_What to produce_
Below are the lines to check; count those holding the string "uuid" and give only the number.

Stored entries
▼▼▼

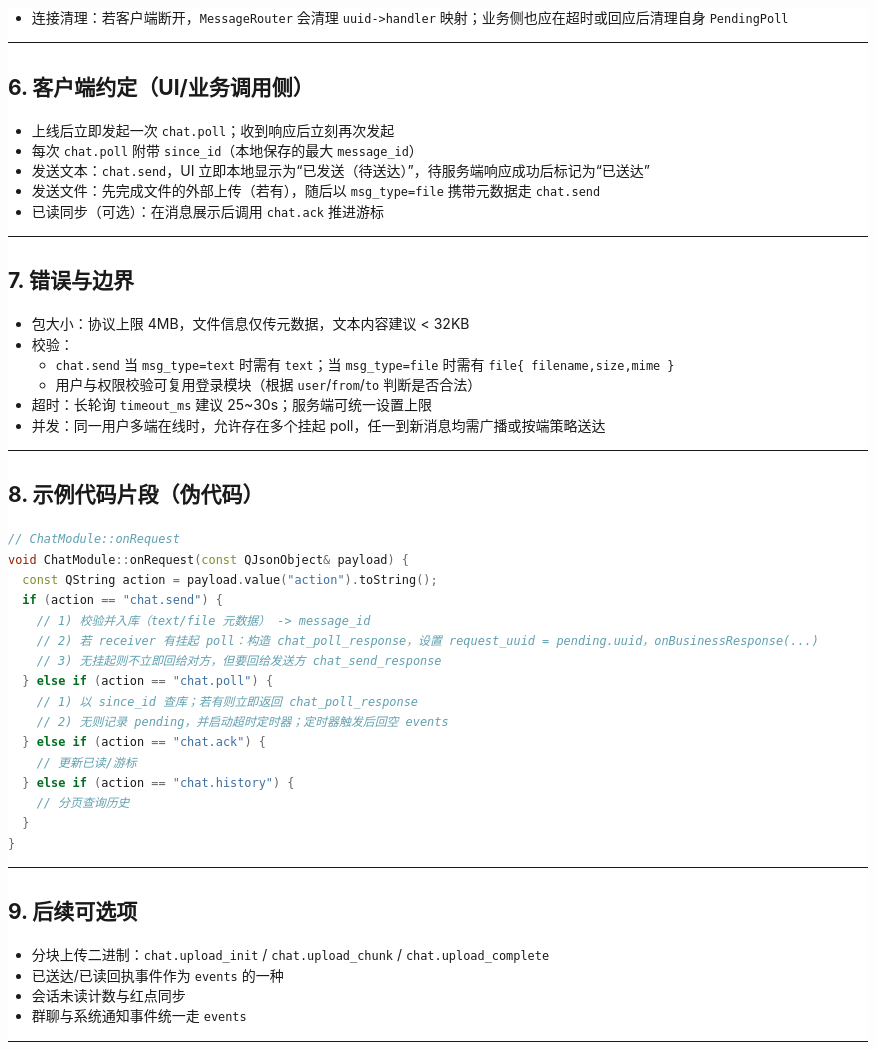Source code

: - 连接清理：若客户端断开，`MessageRouter` 会清理 `uuid->handler` 映射；业务侧也应在超时或回应后清理自身 `PendingPoll`

---

## 6. 客户端约定（UI/业务调用侧）

- 上线后立即发起一次 `chat.poll`；收到响应后立刻再次发起
- 每次 `chat.poll` 附带 `since_id`（本地保存的最大 `message_id`）
- 发送文本：`chat.send`，UI 立即本地显示为“已发送（待送达）”，待服务端响应成功后标记为“已送达”
- 发送文件：先完成文件的外部上传（若有），随后以 `msg_type=file` 携带元数据走 `chat.send`
- 已读同步（可选）：在消息展示后调用 `chat.ack` 推进游标

---

## 7. 错误与边界

- 包大小：协议上限 4MB，文件信息仅传元数据，文本内容建议 < 32KB
- 校验：
  - `chat.send` 当 `msg_type=text` 时需有 `text`；当 `msg_type=file` 时需有 `file{ filename,size,mime }`
  - 用户与权限校验可复用登录模块（根据 `user`/`from`/`to` 判断是否合法）
- 超时：长轮询 `timeout_ms` 建议 25~30s；服务端可统一设置上限
- 并发：同一用户多端在线时，允许存在多个挂起 poll，任一到新消息均需广播或按端策略送达

---

## 8. 示例代码片段（伪代码）

```cpp
// ChatModule::onRequest
void ChatModule::onRequest(const QJsonObject& payload) {
  const QString action = payload.value("action").toString();
  if (action == "chat.send") {
    // 1) 校验并入库（text/file 元数据） -> message_id
    // 2) 若 receiver 有挂起 poll：构造 chat_poll_response，设置 request_uuid = pending.uuid，onBusinessResponse(...)
    // 3) 无挂起则不立即回给对方，但要回给发送方 chat_send_response
  } else if (action == "chat.poll") {
    // 1) 以 since_id 查库；若有则立即返回 chat_poll_response
    // 2) 无则记录 pending，并启动超时定时器；定时器触发后回空 events
  } else if (action == "chat.ack") {
    // 更新已读/游标
  } else if (action == "chat.history") {
    // 分页查询历史
  }
}
```

---

## 9. 后续可选项

- 分块上传二进制：`chat.upload_init` / `chat.upload_chunk` / `chat.upload_complete`
- 已送达/已读回执事件作为 `events` 的一种
- 会话未读计数与红点同步
- 群聊与系统通知事件统一走 `events`

---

▲▲▲

_Your solution_
2